** Exercise task 1 **
Set down the records word for word, everything from their first line down to the line containing "family: Araceae".

** Source excerpt **
\section{Discussion}
\label{sec:discussion}

\begin{multicols}{2}

In this section, we discuss three optimisation vectors that are not yet considered.
First, we look at subroutine calls, which are expensive in Thumb, compared to ARM.
In \cref{sec:discussion:branches}, we consider branch optimisation,
	which concerns moving code blocks around to make as many branch instructions narrow by minimising their offsets.
The last optimisation vector is about instructions that exist in Thumb but not in ARM.
These are discussed in \cref{sec:discussion:thumb-only}.

We also look at the results from \cref{sec:results} in more detail, in \cref{sec:discussion:matching}.

\subsection{Optimising subroutine calls}
\label{sec:discussion:subroutines}
In \cref{sec:storing-pc}, we saw that subroutine calls are slower and larger in Thumb than in ARM,
	because an extra \ual{add} instruction has to be inserted.
We discussed that a more efficient solution would exploit the link register:
	upon a \ual{bl} and \ual{blx} instruction, the link register is loaded with the address of the instruction after the branch.
If the callee would be responsible for saving this address, rather than the caller,
	we could delay storing the return address and exploit these instructions to eliminate the \ual{add} instruction.
However, we also mentioned that tail recursion makes this difficult (see \cref{sec:storing-pc:other-solutions}).

\subsubsection{Tail recursive entry points}
To improve on this, two things can be done.
First, we could add a \emph{tail recursive entry point} to function blocks.
The code for the \clean{length} function from \cref{sec:storing-pc:other-solutions} could then look like this:

\begin{minted}{ual}
slength_P2:
	str   lr,[sp,#-4]!    @ Store the return address
slength_P2_tr:              @ The tail recursive entry point
	ldr   r0,[r6]         @ Load top of A-stack (the list)

	@ ... etc

e_0:                        @ If / after the Cons part has been evaluated
	add   r4,r4,#1        @ Increase counter
	b     slength_P2_tr   @ Tail recursively jump back to start of function
	.ltorg
\end{minted}

This way, the code to store the return address is only executed once.
The return address is saved on the stack, as before.
To call the subroutine, the following block can be used:

\begin{minted}{ual}
	bl    slength_P2
\end{minted}

This is an improvement of between two and six bytes per subroutine call:
	in any case, we win two bytes since the \ual{add} instruction is eliminated.
In the minimal case that a function is called only once, we save only these two bytes.
If the function is called often, many \ual{str} instructions can be removed at the cost of one extra \ual{str} instruction in the function itself,
	and the space saved per subroutine call asymptotically approaches six bytes.

As for running time, we win one instruction cycle per subroutine call.
The \ual{add} instruction is removed, but the \ual{str} instruction is still executed
	(whether it is placed in the caller's or the callee's block does not matter).

** Recorded data **
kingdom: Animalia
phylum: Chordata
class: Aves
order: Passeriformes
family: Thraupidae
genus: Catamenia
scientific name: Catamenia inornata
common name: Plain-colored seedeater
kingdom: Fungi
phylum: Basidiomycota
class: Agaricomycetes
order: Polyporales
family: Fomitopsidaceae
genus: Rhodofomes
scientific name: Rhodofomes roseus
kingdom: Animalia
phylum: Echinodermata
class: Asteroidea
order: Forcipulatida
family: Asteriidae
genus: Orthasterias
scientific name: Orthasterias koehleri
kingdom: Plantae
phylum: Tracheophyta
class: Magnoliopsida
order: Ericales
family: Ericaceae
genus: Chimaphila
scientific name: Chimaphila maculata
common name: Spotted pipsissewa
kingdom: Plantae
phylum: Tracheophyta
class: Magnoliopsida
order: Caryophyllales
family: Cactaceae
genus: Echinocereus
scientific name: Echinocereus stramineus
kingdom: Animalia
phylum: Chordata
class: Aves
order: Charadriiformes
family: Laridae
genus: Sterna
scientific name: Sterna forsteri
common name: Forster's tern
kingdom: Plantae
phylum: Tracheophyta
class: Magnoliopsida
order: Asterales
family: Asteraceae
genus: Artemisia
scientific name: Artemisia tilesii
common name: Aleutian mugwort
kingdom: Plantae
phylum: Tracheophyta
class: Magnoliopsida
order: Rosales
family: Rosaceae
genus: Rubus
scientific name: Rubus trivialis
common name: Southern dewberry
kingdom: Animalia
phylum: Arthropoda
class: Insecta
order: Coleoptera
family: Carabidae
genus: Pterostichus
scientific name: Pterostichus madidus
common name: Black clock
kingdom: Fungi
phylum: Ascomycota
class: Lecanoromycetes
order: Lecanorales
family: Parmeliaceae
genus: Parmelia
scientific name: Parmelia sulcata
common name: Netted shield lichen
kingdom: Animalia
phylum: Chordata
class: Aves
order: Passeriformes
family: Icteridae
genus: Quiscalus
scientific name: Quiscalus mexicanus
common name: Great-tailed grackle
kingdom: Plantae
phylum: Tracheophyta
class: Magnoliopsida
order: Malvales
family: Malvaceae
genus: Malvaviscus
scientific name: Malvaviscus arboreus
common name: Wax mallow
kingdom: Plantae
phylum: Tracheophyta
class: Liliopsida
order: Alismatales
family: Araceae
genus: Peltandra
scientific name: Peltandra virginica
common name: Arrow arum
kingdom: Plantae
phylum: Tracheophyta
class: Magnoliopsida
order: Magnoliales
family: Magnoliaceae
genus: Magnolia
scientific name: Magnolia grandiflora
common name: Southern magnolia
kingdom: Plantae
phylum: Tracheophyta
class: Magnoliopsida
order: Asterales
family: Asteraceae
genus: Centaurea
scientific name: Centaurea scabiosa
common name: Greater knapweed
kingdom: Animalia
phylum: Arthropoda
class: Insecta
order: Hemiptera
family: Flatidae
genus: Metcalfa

** Exercise task 2 **
Write the next part of the discussion on optimizing subroutine calls in Thumb code, picking up right after its final sentence.

** Right answer 1 **
kingdom: Animalia
phylum: Chordata
class: Aves
order: Passeriformes
family: Thraupidae
genus: Catamenia
scientific name: Catamenia inornata
common name: Plain-colored seedeater
kingdom: Fungi
phylum: Basidiomycota
class: Agaricomycetes
order: Polyporales
family: Fomitopsidaceae
genus: Rhodofomes
scientific name: Rhodofomes roseus
kingdom: Animalia
phylum: Echinodermata
class: Asteroidea
order: Forcipulatida
family: Asteriidae
genus: Orthasterias
scientific name: Orthasterias koehleri
kingdom: Plantae
phylum: Tracheophyta
class: Magnoliopsida
order: Ericales
family: Ericaceae
genus: Chimaphila
scientific name: Chimaphila maculata
common name: Spotted pipsissewa
kingdom: Plantae
phylum: Tracheophyta
class: Magnoliopsida
order: Caryophyllales
family: Cactaceae
genus: Echinocereus
scientific name: Echinocereus stramineus
kingdom: Animalia
phylum: Chordata
class: Aves
order: Charadriiformes
family: Laridae
genus: Sterna
scientific name: Sterna forsteri
common name: Forster's tern
kingdom: Plantae
phylum: Tracheophyta
class: Magnoliopsida
order: Asterales
family: Asteraceae
genus: Artemisia
scientific name: Artemisia tilesii
common name: Aleutian mugwort
kingdom: Plantae
phylum: Tracheophyta
class: Magnoliopsida
order: Rosales
family: Rosaceae
genus: Rubus
scientific name: Rubus trivialis
common name: Southern dewberry
kingdom: Animalia
phylum: Arthropoda
class: Insecta
order: Coleoptera
family: Carabidae
genus: Pterostichus
scientific name: Pterostichus madidus
common name: Black clock
kingdom: Fungi
phylum: Ascomycota
class: Lecanoromycetes
order: Lecanorales
family: Parmeliaceae
genus: Parmelia
scientific name: Parmelia sulcata
common name: Netted shield lichen
kingdom: Animalia
phylum: Chordata
class: Aves
order: Passeriformes
family: Icteridae
genus: Quiscalus
scientific name: Quiscalus mexicanus
common name: Great-tailed grackle
kingdom: Plantae
phylum: Tracheophyta
class: Magnoliopsida
order: Malvales
family: Malvaceae
genus: Malvaviscus
scientific name: Malvaviscus arboreus
common name: Wax mallow
kingdom: Plantae
phylum: Tracheophyta
class: Liliopsida
order: Alismatales
family: Araceae

** Right answer 2 **
In the current code generator, branches are often removed by putting the callee direct behind the caller.
Adding a tail recursive entry point before the callee complicates this:
	we would need to jump behind that entry point
	or place the entry point somewhere else
		and jump from the tail recursive entry point to the start of the function.
It should be tested if any of these options is an improvement over the current slow subroutine calls.

To implement tail recursive entry points,
	one would need to be able to recognise tail recursion such that the tail recursive entry point is used only for these subroutine calls,
	but not for the `plain' recursive subroutine calls.
Also, more research is needed to see if a tail recursive entry point is sufficient in all cases.

\subsubsection{Mixed calling convention}
A second possibility would be to have a \emph{mixed calling convention}.
Currently, in every subroutine call, the caller is responsible for storing the return address on the stack.
In a mixed calling convention,
	the callee would be responsible for this,
	except for functions that exploit tail recursion or that are not always called but also jumped to (as described above).
Recognising tail recursion can be done on a relatively high level of abstraction,
	so annotations can be added to the intermediate ABC-code to indicate what calling convention should be used for a certain function.

An advantage of this approach might be that there are less cases to consider.
The obvious disadvantage is that it makes the calling convention overly complex.

\subsection{Branch optimisation}
\label{sec:discussion:branches}
A second optimisation vector that is yet to be considered is branch optimisation.
The Thumb instruction set has four variants of the simple branch instruction \ual{b}~\parencite[A6.7.12]{armv7m}:

\begin{itemize}[itemsep=0pt]
	\item
		16-bits, conditional, with an offset between $-256$ and $254$.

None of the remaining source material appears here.